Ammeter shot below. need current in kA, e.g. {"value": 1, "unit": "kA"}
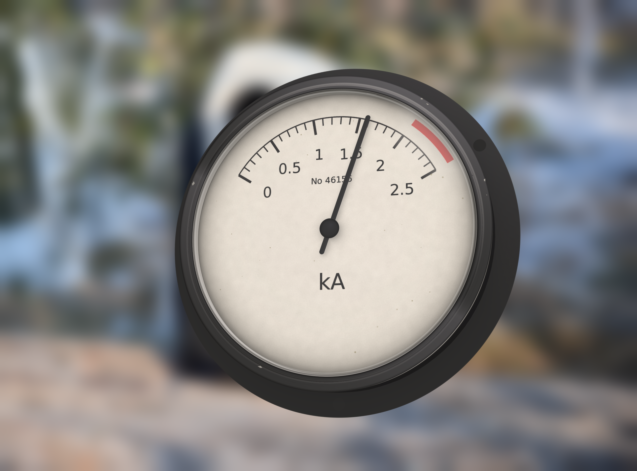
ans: {"value": 1.6, "unit": "kA"}
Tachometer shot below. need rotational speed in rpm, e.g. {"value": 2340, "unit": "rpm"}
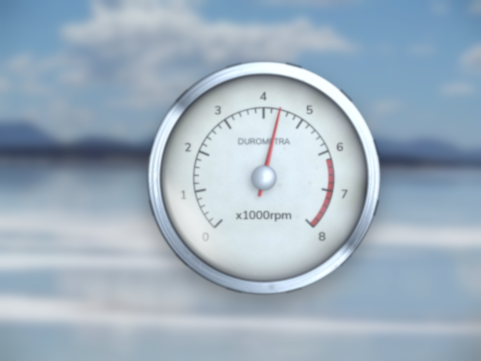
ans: {"value": 4400, "unit": "rpm"}
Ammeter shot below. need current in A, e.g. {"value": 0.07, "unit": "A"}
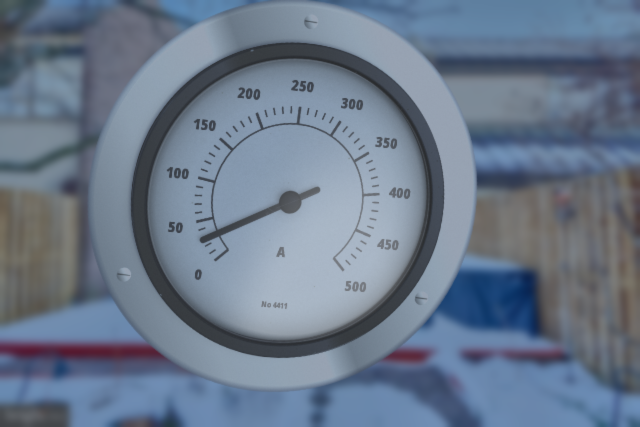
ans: {"value": 30, "unit": "A"}
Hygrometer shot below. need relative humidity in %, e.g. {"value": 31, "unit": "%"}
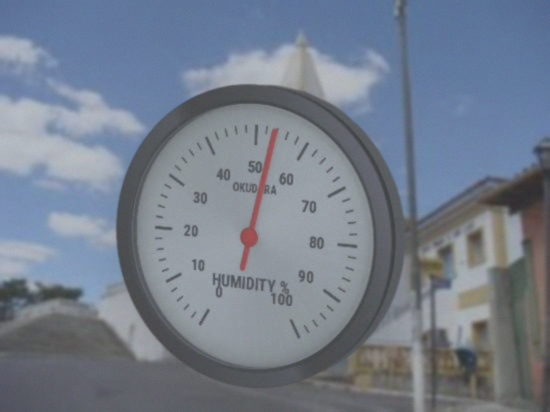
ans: {"value": 54, "unit": "%"}
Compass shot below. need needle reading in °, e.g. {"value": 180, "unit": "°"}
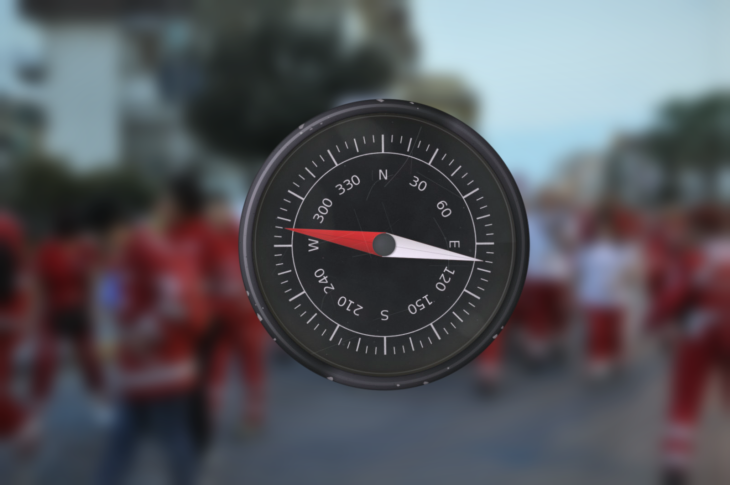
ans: {"value": 280, "unit": "°"}
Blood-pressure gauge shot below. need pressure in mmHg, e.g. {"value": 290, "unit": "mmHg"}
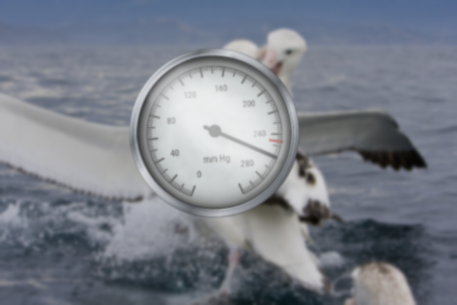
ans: {"value": 260, "unit": "mmHg"}
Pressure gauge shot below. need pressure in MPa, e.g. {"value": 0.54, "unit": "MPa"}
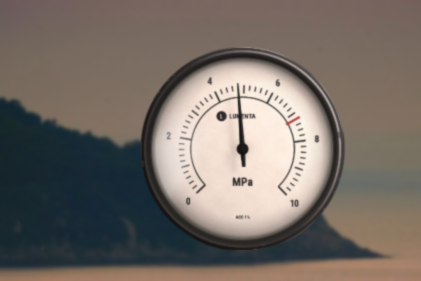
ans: {"value": 4.8, "unit": "MPa"}
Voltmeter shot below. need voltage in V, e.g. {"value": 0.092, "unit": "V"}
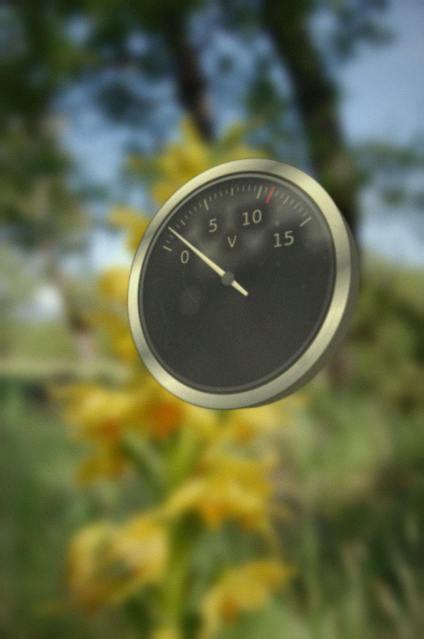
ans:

Directions for this task
Rewrite everything from the line containing "Voltmeter shot below." down to the end of the entries above, switching "voltage" to "potential difference" and changing nothing else. Leave the pictures out of your answer.

Solution to this exercise
Voltmeter shot below. need potential difference in V, e.g. {"value": 0.092, "unit": "V"}
ans:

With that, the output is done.